### Work item
Which lines in the records below contain the word "relative"? Copy each one.
--*--
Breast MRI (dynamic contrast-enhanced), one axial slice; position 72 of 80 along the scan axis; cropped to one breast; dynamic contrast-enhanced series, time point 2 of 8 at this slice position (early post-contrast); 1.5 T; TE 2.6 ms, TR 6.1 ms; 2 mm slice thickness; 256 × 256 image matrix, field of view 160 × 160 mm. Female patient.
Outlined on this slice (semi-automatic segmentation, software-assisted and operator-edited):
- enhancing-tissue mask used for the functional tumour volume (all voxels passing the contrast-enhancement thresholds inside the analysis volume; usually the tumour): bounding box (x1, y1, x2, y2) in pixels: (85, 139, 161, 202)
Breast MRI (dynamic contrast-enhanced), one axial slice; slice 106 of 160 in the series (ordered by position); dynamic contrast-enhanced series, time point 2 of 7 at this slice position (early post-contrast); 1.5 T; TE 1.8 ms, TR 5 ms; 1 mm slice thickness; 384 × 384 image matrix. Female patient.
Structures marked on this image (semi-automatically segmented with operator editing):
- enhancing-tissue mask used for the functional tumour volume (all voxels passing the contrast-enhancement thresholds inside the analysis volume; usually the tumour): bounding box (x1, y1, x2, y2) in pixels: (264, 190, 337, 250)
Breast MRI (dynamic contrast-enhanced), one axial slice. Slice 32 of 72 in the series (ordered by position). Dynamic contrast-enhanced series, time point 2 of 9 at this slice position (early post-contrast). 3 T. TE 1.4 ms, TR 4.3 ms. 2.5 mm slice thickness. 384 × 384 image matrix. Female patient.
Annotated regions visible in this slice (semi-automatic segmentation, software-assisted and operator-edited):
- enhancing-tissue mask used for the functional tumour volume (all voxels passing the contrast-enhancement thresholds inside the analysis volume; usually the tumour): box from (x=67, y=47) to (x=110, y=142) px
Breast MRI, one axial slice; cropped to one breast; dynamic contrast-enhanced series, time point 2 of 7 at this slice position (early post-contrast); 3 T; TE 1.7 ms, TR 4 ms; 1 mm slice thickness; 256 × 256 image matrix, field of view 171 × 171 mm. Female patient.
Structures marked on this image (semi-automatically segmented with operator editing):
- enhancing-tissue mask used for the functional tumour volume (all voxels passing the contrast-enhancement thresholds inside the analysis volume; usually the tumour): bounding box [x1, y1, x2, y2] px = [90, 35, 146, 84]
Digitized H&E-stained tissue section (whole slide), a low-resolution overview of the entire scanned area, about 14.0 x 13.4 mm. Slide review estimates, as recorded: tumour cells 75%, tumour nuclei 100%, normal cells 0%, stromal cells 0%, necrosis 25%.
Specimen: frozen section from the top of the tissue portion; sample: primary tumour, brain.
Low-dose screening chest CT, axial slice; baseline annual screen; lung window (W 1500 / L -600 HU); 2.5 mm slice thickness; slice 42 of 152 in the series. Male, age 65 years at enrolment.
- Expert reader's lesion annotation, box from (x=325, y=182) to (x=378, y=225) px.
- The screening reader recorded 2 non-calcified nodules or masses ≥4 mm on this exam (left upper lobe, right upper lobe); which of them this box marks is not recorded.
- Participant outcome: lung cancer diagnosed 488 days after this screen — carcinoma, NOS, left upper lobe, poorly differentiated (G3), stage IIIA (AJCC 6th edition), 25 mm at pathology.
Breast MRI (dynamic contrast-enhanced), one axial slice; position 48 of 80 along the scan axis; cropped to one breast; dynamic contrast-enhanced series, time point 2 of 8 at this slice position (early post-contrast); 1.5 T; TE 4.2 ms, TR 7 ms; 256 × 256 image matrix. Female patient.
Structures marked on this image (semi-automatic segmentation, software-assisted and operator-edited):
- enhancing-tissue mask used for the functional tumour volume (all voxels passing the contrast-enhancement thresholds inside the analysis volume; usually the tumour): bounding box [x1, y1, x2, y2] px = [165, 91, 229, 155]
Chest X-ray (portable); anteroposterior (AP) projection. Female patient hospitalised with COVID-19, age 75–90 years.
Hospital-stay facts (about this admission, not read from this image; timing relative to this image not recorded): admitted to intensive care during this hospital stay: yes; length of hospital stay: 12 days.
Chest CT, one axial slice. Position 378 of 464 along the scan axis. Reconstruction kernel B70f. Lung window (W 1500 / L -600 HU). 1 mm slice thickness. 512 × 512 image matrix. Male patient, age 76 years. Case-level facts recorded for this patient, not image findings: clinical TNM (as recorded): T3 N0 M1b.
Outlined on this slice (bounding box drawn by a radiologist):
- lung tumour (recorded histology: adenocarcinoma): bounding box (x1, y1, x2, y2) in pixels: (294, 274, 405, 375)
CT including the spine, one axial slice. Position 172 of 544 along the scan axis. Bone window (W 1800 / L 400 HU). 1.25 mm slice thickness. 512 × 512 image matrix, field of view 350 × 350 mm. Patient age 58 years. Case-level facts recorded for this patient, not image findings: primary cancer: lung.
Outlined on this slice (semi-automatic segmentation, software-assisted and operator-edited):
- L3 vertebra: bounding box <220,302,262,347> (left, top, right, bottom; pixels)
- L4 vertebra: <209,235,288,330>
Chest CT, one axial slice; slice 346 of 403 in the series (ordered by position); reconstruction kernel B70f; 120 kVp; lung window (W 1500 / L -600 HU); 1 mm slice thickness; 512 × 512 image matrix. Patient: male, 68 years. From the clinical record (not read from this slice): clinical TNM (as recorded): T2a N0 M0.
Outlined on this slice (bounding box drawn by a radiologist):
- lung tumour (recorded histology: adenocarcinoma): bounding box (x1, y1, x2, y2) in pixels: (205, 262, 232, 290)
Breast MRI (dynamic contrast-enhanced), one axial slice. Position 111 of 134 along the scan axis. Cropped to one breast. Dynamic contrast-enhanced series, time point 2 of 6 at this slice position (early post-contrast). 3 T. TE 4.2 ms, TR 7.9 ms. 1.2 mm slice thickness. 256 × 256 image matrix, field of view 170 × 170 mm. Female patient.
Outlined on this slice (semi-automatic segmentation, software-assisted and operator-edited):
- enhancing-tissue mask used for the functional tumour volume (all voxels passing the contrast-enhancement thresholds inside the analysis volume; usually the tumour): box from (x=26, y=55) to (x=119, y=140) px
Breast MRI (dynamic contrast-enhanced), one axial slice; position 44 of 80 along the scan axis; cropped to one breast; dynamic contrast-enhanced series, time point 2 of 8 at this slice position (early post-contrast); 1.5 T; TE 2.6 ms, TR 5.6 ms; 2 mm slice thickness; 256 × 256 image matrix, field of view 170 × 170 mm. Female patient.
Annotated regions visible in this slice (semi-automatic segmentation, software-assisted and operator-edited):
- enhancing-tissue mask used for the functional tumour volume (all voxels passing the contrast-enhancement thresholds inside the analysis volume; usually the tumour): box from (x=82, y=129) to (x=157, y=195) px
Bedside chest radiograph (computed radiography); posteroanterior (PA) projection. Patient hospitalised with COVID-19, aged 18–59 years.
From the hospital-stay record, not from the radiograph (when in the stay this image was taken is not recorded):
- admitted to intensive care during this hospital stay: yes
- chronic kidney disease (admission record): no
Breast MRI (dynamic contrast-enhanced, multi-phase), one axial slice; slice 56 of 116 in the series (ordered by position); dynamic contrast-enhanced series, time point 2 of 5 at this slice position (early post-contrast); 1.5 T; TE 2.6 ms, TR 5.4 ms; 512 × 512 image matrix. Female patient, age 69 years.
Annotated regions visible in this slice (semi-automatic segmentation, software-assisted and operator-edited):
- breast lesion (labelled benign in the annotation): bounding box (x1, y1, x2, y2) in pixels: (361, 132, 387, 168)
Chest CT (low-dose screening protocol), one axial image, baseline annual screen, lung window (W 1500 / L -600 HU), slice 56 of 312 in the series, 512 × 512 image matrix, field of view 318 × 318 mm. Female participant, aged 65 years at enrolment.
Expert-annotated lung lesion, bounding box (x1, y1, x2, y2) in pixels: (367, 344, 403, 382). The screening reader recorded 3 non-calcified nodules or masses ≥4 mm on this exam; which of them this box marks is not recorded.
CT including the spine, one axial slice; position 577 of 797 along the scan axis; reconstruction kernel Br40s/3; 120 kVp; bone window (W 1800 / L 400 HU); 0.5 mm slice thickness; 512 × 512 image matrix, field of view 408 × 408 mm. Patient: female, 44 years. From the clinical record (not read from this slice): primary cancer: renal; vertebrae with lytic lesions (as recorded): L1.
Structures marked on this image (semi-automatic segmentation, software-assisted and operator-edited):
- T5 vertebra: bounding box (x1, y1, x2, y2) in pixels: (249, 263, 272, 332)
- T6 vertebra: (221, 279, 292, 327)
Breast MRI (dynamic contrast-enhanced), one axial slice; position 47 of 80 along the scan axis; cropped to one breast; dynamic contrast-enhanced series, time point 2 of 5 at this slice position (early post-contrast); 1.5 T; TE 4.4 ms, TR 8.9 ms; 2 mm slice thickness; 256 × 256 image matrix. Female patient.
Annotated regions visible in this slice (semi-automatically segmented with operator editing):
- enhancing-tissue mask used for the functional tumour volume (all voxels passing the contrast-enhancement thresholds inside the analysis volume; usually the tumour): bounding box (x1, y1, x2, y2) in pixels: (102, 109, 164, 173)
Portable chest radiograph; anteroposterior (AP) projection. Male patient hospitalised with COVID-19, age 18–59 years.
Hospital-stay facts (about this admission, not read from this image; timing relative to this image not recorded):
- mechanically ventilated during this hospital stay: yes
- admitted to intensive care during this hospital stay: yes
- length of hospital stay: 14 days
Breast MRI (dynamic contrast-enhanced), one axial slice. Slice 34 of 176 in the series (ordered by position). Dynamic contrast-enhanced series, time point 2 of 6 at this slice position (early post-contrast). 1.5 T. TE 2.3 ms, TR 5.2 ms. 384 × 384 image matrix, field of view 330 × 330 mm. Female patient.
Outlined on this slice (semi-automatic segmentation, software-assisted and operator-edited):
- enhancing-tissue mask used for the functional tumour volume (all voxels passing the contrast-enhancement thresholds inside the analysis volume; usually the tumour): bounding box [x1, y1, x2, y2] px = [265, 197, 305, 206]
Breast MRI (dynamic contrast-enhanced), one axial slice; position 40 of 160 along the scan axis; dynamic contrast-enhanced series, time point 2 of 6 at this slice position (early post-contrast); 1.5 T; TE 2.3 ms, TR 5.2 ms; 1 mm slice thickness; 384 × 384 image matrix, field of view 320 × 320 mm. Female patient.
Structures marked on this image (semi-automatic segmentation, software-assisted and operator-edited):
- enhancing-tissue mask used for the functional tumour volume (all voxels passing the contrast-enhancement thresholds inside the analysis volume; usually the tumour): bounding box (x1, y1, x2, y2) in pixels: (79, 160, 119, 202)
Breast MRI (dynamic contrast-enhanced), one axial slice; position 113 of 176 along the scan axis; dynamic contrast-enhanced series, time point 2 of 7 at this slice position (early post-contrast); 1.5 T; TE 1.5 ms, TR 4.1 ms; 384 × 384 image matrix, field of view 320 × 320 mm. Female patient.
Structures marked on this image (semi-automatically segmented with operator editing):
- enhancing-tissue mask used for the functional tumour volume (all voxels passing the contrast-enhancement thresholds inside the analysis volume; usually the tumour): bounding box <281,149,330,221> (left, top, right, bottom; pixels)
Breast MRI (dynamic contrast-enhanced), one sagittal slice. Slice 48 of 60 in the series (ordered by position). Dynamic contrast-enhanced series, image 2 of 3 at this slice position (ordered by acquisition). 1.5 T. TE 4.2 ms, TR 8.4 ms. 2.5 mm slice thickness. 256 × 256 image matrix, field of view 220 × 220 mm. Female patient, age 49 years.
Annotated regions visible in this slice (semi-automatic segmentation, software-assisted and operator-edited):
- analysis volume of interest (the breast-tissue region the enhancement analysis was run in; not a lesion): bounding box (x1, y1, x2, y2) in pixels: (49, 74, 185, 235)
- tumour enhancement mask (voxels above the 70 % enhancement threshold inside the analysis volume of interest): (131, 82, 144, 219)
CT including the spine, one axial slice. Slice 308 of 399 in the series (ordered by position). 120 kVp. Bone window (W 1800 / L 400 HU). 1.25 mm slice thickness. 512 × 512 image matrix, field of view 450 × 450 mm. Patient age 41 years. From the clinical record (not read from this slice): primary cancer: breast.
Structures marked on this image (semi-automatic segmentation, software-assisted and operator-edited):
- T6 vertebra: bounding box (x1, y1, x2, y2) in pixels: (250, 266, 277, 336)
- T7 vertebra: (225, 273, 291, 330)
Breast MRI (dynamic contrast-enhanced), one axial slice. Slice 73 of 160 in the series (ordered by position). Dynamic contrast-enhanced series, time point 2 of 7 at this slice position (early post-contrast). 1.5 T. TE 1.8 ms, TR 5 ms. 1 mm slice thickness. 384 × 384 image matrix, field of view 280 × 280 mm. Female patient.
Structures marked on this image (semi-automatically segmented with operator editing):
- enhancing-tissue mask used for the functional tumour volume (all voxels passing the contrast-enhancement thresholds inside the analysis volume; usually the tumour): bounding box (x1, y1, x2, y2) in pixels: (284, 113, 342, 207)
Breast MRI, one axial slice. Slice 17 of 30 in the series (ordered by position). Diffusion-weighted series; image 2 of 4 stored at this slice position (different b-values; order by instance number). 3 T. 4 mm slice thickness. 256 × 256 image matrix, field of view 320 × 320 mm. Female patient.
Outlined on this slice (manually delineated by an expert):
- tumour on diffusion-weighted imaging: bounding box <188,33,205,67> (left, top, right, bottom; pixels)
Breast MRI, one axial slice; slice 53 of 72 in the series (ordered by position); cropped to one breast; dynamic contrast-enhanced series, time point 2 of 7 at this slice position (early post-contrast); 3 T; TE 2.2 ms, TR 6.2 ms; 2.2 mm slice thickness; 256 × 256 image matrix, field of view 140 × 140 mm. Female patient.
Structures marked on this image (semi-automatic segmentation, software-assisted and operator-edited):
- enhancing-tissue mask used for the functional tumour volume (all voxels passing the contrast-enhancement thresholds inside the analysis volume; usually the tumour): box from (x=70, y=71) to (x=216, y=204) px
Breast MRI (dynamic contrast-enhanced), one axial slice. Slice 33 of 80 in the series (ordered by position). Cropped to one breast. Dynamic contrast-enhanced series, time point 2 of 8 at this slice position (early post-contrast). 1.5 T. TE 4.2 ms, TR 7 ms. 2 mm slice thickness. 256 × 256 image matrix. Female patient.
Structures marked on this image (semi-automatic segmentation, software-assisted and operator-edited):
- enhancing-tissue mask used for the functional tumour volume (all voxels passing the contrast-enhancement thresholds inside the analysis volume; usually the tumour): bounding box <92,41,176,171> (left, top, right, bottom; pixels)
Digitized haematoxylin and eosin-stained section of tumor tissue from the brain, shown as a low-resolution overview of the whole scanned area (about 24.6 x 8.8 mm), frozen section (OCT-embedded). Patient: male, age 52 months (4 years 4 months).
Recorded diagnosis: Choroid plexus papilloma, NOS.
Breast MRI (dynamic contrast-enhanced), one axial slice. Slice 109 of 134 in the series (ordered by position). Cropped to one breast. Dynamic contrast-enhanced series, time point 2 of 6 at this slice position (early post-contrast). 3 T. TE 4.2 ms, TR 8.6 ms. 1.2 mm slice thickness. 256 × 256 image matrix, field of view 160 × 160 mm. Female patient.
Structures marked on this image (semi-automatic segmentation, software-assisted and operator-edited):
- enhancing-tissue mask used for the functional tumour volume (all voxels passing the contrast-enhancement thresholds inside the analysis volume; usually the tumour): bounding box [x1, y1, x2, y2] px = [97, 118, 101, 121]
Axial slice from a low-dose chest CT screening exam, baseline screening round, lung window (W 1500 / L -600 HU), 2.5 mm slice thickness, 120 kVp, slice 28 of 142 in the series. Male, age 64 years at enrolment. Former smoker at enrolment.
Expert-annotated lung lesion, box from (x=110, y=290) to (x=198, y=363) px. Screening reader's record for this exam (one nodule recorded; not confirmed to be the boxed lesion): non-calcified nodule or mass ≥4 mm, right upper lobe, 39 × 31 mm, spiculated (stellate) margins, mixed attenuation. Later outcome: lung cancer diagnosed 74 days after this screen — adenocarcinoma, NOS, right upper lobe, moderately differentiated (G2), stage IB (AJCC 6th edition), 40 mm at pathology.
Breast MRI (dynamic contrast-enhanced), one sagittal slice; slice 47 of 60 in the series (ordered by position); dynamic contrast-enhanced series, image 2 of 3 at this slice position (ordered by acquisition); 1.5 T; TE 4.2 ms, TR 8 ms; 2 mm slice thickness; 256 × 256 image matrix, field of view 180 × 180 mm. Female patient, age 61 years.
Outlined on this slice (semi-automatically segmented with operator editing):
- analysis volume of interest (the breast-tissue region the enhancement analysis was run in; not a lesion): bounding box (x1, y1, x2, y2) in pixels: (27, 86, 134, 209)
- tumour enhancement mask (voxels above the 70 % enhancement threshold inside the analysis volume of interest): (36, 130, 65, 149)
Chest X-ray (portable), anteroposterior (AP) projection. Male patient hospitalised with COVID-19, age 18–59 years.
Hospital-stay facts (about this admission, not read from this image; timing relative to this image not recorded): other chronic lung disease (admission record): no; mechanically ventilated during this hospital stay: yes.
--*--
### Answer space
Hospital-stay facts (about this admission, not read from this image; timing relative to this image not recorded): admitted to intensive care during this hospital stay: yes; length of hospital stay: 12 days.
Hospital-stay facts (about this admission, not read from this image; timing relative to this image not recorded):
Hospital-stay facts (about this admission, not read from this image; timing relative to this image not recorded): other chronic lung disease (admission record): no; mechanically ventilated during this hospital stay: yes.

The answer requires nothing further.